I rang Dad to ask what he thought about all this, but as it was 8.30am on Sunday morning, he was too busy working to talk. So I texted my sister, The Hamburgler, instead, because she knows all about this stuff, too.

Me: Would Karl Marx believe that my cleaner is oppressed?
The Hamburgler: He wouldn't believe it, he would know it. But he also 'knew' that chairs were 'really' the exploitation of man. Fucking idiot. It's a chair.

I don't know about you, but that made things no clearer for me. I would like to say something like "I'm not going to fire my cleaner, who has her own family to support, just so that people like "Brian" don't think I'm lazy. Because out of my cleaner and "Brian", guess whose good opinion I'd rather have?"

But that's just me being defensive. And I suspect that not wanting to starve their workers was the main self-defence cry of 19th Century mill-owners. "Put them out of work?" they'd cry. "But who, pray, would feed their children?"

I could fire my cleaner and do it all myself. Do I not because I am lazy? I don't think I'm lazy. But maybe I am. My cleaner is great and she would find other work. But I don't think that's the point. I think "Brian"'s point is that he thinks being a cleaner is demeaning. He thinks it's a shit job and that anyone who hires someone to do a shit job is a shitty person. But I don't think being a cleaner is a shit job.

Perhaps what "Brian" would like me to do is ring all X's clients and get her fired from everything, then she would see the light and go to university and become a lawyer. Or a buyer for Topshop, or some other suitable job for a young woman that isn't cleaning people's houses.
 
After a lot of thinking like this, I have come to the conclusion that, on balance, it's just best if I pretend my cleaner doesn't exist.

Anyway, I digress.

As I said, I won't go into the foul details, but I had cause the other day to be brought some "breastfeeing bread" by my friend Henry. It is supposed to... how to put this nicely... help things along. I don't think you need to know any more. Or is coyness extra revolting?
------------------------------------------------------------------------
> [Set tasks]
1. In the passage about hiring a cleaner, why couldn't the writer's father talk when the writer rang him?
2. Write what comes next in the passage about hiring a cleaner, starting after its last sentence.
The data after the passage plays no part in this.

> [Dataset content]
------------------------------------------------------------------------
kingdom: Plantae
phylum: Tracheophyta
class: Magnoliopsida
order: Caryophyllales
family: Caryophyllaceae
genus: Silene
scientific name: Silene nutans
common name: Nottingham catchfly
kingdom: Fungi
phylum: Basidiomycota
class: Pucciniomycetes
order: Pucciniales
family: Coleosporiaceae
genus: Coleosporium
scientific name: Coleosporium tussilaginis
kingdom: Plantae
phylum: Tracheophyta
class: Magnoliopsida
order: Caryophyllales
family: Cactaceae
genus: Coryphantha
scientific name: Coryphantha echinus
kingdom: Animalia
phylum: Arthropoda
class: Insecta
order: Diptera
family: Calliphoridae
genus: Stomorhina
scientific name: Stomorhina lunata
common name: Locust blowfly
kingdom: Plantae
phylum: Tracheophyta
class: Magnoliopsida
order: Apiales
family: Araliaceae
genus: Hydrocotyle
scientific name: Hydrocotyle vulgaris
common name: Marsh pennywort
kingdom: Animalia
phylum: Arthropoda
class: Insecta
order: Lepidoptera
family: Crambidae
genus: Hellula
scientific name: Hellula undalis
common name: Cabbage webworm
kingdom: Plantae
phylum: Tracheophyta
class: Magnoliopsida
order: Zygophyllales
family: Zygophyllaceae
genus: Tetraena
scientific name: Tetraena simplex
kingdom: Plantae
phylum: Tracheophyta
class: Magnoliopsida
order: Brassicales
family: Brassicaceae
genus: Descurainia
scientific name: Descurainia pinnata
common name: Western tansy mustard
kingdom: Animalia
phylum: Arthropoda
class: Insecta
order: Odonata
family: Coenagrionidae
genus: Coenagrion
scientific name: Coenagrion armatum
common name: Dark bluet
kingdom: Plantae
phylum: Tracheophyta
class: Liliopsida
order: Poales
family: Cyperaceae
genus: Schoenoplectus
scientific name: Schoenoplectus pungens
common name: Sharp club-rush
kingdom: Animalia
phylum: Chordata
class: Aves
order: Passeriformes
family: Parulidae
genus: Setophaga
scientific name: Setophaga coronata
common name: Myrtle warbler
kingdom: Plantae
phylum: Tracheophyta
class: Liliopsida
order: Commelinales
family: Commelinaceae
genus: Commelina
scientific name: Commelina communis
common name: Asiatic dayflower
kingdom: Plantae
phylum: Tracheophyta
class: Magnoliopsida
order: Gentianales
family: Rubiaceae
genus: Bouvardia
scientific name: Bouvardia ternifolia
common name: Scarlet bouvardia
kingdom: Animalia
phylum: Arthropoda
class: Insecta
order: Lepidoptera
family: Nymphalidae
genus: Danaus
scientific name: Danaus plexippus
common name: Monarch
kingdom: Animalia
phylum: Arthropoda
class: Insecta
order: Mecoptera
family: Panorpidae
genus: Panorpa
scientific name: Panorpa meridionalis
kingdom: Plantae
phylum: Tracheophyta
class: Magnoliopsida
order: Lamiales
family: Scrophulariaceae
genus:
------------------------------------------------------------------------
> [Answers to each task]
1. It was 8.30am on Sunday morning, and he was too busy working to talk.

2.
Anyway when he turned up with it I was slightly horrified, as it smells a lot like curry because of the fenugreek seeds in it: fenugreek being the active ingredient in aiding... supply. "Oh God," I thought, "curry bread? This is going to be horrid."

But it wasn't. It was fantastic. I mean really, like, "wow" delicious. It's like a very rich soda bread, only better. Superb with any kind of jam and, I suspect, really nice with baked beans. Definitely excellent with cream cheese and salmon, as I ate it just now.
 
Do not fear: if you don't happen to be breastfeeding, it won't make you spontaneously lactate. And if you find fennel seeds or fenugreek really disgusting leave them out. They are only essential to "nursing mothers" (vomit) but if you're not in that social category and don't like them, don't put them in.

[NB if you ARE breastfeeding and need a bit of help, this does actually work, despite sounding a lot like a load of old hippy cack.]

I must admit to you now that I haven't made this myself, yet. Henry assures me that it is easy and although he's no bullshitter, he is a chef - so his level of competence unevens the playing field a bit.

Anyway, here goes. This is copied word for word out of the first Leon cookbook - this is where my 100wpm touch-typing comes in handy - which is why there isn't any swearing in it.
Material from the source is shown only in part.